The measure sponsored by Missouri Sen. Roy Blunt, a Republican, was defeated 51-48. The measure, an amendment to a pending transportation bill, would have allowed employers and insurers to opt out of portions of the president's health care law they found morally objectionable. That would have included the law's requirement that insurers cover the costs of birth control.

Republicans said it was a matter of freedom of religion; Democrats said it was an assault on women's rights and could be used to cancel virtually any part of the law."
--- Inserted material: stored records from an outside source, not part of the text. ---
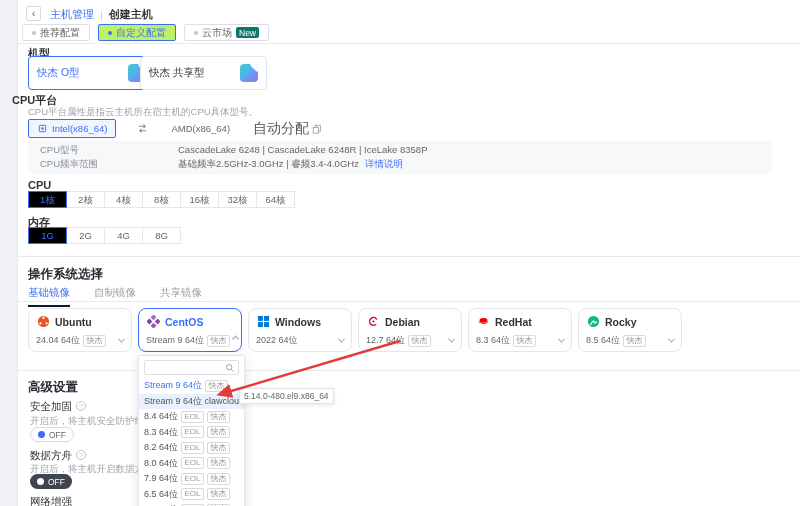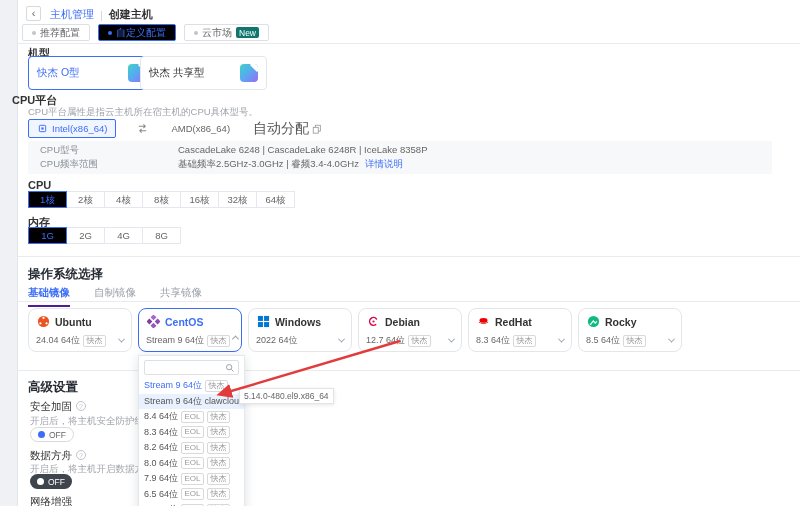--- a/index.html
+++ b/index.html
@@ -21,7 +21,7 @@
   .ttab { display:inline-flex; align-items:center; gap:4px; height:17px; padding:0 9px;
     border:1px solid #dcdfe6; border-radius:2px; background:#fff; font-size:10px; color:#666; cursor:pointer; }
   .ttab .dot { width:4px; height:4px; border-radius:50%; background:#c0c4cc; }
-  .ttab.active { background:#000000; border-color:#3d6ef7; color:#3d6ef7; }
+  .ttab.active { background:#bef264; border-color:#3d6ef7; color:#3d6ef7; }
   .ttab.active .dot { background:#3d6ef7; }
   .badge-new { background:#0f766e; color:#fff; font-size:8.5px; border-radius:2px; padding:0.5px 3px; }
   .tabline { left:18px; right:0; top:43px; border-top:1px solid #e8eaee; }

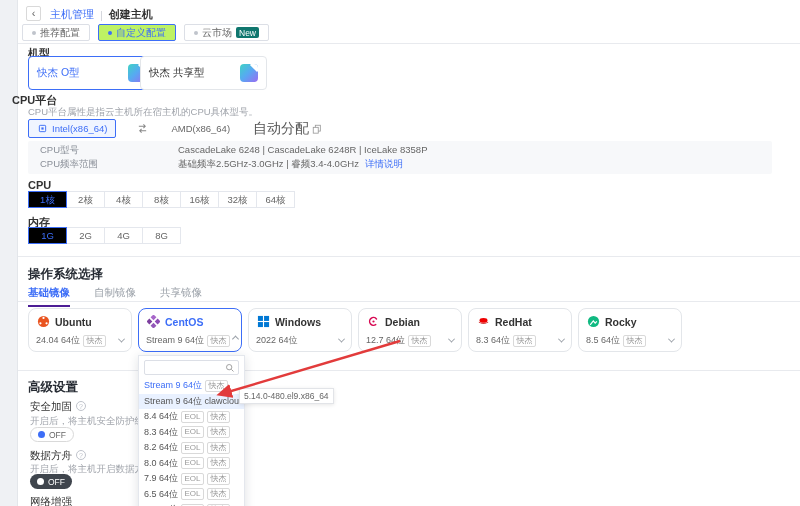--- a/index.html
+++ b/index.html
@@ -69,7 +69,7 @@
   
   .os-tabs { left:28px; top:286px; display:flex; gap:24px; font-size:10.5px; color:#9aa0a8; }
   .os-tab { padding-bottom:5px; cursor:pointer; }
-  .os-tab.active { color:#3d6ef7; border-bottom:2px solid #4c1d95;font-weight:bold; }
+  .os-tab.active { color:#3d6ef7; border-bottom:2px solid #0f172a; }
 
   
   .os-card { top:308px; width:104px; height:44px; border:1px solid #e3e6ea; border-radius:8px; background:#fff; cursor:pointer; }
POLITICO reports that the 51-48 vote was largely along party lines with the exception of Democratic Sens. Ben Nelson of Nebraska, Joe Manchin of West Virginia and Bob Casey of Pennsylvania joining Republicans in support of the Amendment. Outgoing Maine Republican Senator Olympia Snowe joined Democrats.

"Most of us probably assumed that if religious liberty were ever seriously challenged in this country, we could always expect a robust bipartisan defense of it at least from within the Congress itself,” POLITICO reports Senate Minority Leader Mitch McConnell (R-Ky.) said on the Senate floor Thursday. “But unfortunately that’s not the situation we find ourselves in."

Republican presidential candidate Mitt Romney ignited a media firestorm Wednesday, when he first said he opposed the amendment during an interview on ONN, only to have his campaign quickly email reporters to say that Romney did indeed support the amendment, but "the way the question was asked was confusing.”